NB 21298 33014 The stones which form Callanish l have not been worked to regular shapes as have those at Stonehenge. The natural irregularities of the stones have been used to help define some solar and lunar events, eg ‘midsummer window’ stones 51 and 52, S extreme moonrise stones 49, 48, 9, 27. The 13 stones of the circle are set at varying intervals around the circle. The gaps between the stones are more important than the stones.

Seen from within the stone circle, the trio of stones 42, 43 and 44 forms a distinct symmetrical setting. A burial cairn now hides the lower part of all three stones. Their tops are almost level with each other.

Stone 43 is a tall isoceles triangular stone, which is set tangentially to the circle and flanked by 42 and 44.

Stone 42 to the N of stone 43, is set tangentially to the circle. Its long N edge is slightly irregular and vertical, while the lower two-thirds of the S edge is more or less straight and vertical, the upper third sloping up to the left.

Stone 44 to the S of stone 43, is set radially to the circle. Its long S edge is slightly irregular and vertical, while the lower three quarters of the N edge is more or less straight and vertical, the upper quarter sloping up to the right at c45degrees. This is the only stone of the trio 42, 43 and 44 already allotted a function. It marks the E end of the short axis of the flattened circle.

The ‘midsummer window’ formed by stones 51 and 52 gave a seven day warning for prehistoric midsummer sunrise. The sun is seen on the horizon. It is not an alignment as such, but is a precise indicator. At the Callanish circle, marking the midsummer sunrise position on the E horizon with a circle stone would have required a megalith considerably shorter than the other stones of the circle, or raising the observer’s position.

M Maclean in 1987 claimed that stone 9, which stands outside the circle on the SW, was part of a midsummer sunrise alignment. At the time GR Curtis and I misunderstood which stones were involved and disputed his claims as coincidental. A recent chance encounter between M Maclean and M Curtis may have resolved matters. A video taken from ‘the top of stone 9' showed the tops of stones 42, 43 and 44 close to the horizon. Most of the triangular stone 43 is hidden by the flat top stone 47, but the tip of stone 43 sticks out and marks where the sun rose (first flash or full orb?).

5000 years ago the sun would have risen half a degree (a sun’s width) left/N of its current midsummer rise location. If indeed a line from stone 9 over stone 47 to stone 42 is a deliberate solar alignment, it makes stone 9 a triple backsight, complementing stone 8 at the N end of the avenue with two lunar extremes and the midwinter sun reflash.

The ground levels at stones 9 and 42 are similar. Stone 9, c2.75m tall, stands 3.5m outside the circle to the SW. It is not a slab but has three different faces/aspects. The N face has narrow vertical grey and black bands. The E face has irregular grey and black bands on the lowest 1m, but narrow vertical bands above. The SW face is convex and weathered, an original stone surface.

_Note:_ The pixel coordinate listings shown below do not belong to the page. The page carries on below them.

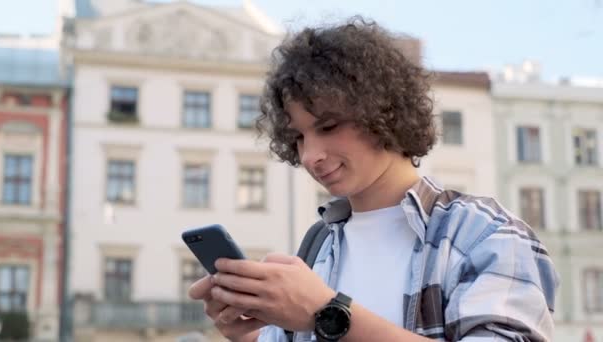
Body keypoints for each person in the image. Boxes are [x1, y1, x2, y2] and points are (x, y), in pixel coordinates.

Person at [189, 17, 559, 342]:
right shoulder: (317, 248)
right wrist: (251, 336)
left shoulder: (483, 234)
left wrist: (327, 313)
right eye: (298, 137)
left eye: (329, 126)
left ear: (385, 112)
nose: (310, 155)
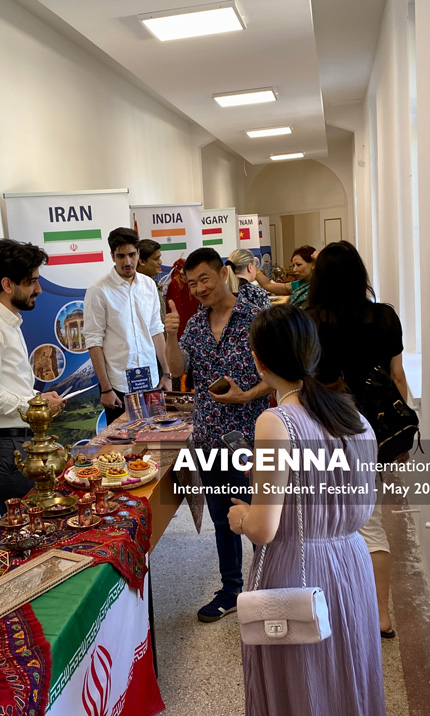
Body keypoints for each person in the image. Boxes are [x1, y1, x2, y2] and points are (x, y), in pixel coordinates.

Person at [228, 303, 385, 716]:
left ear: (259, 361)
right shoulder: (353, 416)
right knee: (348, 669)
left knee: (302, 680)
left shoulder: (275, 421)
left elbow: (263, 528)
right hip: (351, 561)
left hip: (296, 565)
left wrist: (241, 517)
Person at [306, 239, 408, 638]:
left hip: (322, 429)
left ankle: (334, 609)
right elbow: (397, 378)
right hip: (371, 432)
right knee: (371, 524)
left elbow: (302, 383)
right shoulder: (384, 318)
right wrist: (399, 438)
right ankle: (381, 615)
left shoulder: (308, 321)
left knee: (323, 526)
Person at [164, 247, 271, 622]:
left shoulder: (255, 319)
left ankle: (268, 587)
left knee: (258, 517)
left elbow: (276, 376)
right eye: (192, 283)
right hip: (209, 436)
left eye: (204, 279)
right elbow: (178, 369)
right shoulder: (194, 324)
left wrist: (246, 395)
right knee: (223, 517)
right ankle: (231, 589)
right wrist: (171, 336)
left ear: (223, 273)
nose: (198, 289)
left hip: (250, 436)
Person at [0, 239, 65, 514]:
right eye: (31, 282)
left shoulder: (9, 322)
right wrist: (35, 405)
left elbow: (9, 386)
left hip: (16, 440)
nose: (38, 290)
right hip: (5, 446)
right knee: (28, 526)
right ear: (7, 285)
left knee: (39, 521)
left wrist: (38, 398)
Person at [84, 228, 168, 423]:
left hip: (152, 381)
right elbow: (94, 341)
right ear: (112, 256)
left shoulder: (149, 286)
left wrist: (167, 374)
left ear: (138, 253)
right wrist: (106, 388)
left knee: (154, 435)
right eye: (121, 256)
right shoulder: (98, 291)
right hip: (118, 386)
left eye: (132, 255)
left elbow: (156, 330)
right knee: (123, 440)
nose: (127, 262)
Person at [137, 238, 166, 323]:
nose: (160, 262)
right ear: (142, 261)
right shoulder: (136, 289)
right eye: (156, 259)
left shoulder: (151, 282)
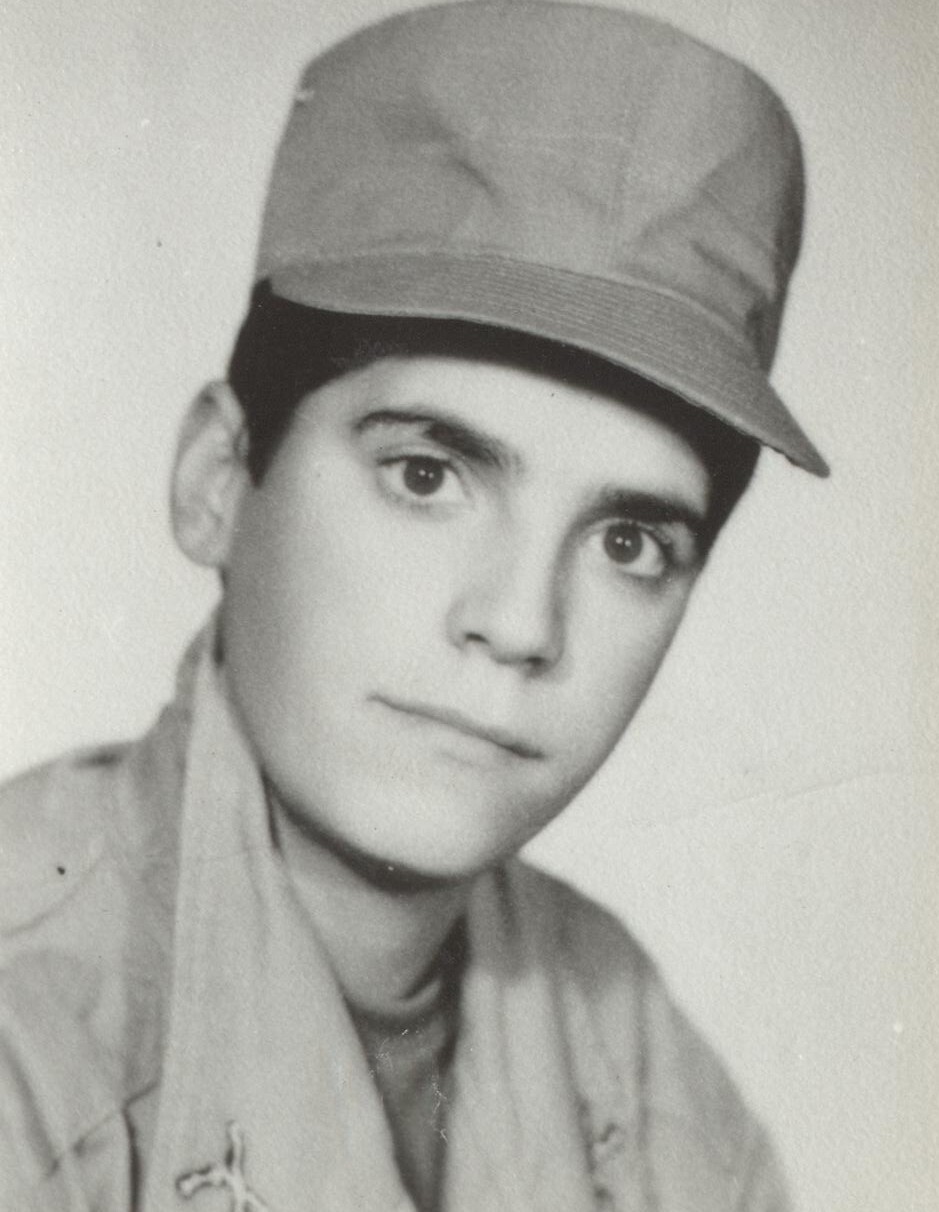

Standing with one’s right shoulder at the NW corner of stone 9, the extreme NE moonrise may be seen through the circle and above stone 34. From stone 49, the protuberance on stone 48's N end, the E face of stone 9 and the W side of stone 27, a very narrow slit defines the S extreme moonrise on Sleeping Beauty two weeks away. From the top of the convex S and SW face of stone 9, over stone 47 and 42 seem to mark midsummer sunrise. The irregular top of stone 9 was examined for breaks or damage.

Stone 47 stands at the S of the circle with its grain set radially to the circle rather than tangentially. It is at the S end of the long axis of the flattened circle, which continues down the avenue, past a group of 13 kerbed and unkerbed stone settings (DES 2011, 191–3) to the multiphase cairn XXlV (DES 1996, 112–3; 1997, 86; 1999, 94; 2011,191–4). Standing with one’s right shoulder to the W side of stone 47, or with one’s back to the N side of it, one can see over the constructional centre of the circle all down the route to cairn XXlV about 1.8km away.

A full examination of stone 9 and the NE view from the top raised some queries. It is not possible to see over the top of stone 47 and keep the tops of stones 42, 43 and 44 more or less at horizon level. A higher view drops the three stones below the horizon. If triangular stone 43 has lost its very top and used to be taller, these problems would be resolved. No records show it as taller than now.

How did people use this putative midsummer alignment? Did they simply climb stone 9, or use ladders? If there was a platform on top of stone 9, the person standing on it would be lit up by sunlight shortly before the sun rose above the horizon. Might this be the origin of the legend of ‘The Shining One’ at midsummer at Callanish? Alternatively a person on stone 47 could be lit in the same way and move NNE along the avenue.

The top of stone 9 has only one smooth and weathered edge running roughly NS, and a number of angular edges and facets on the E side which indicate that chunks have been broken off. Standing stones in the vicinity of stone 9 all show damage. We assume damage to stone 9 as having taken place in the early 19th century, and that it once stood taller. The rising midsummer sun would have shone over stones 42 and 47 and first lit the top of stone 9. A person on top of stone 9 would see the first flash of the midsummer sun slightly before people at ground level.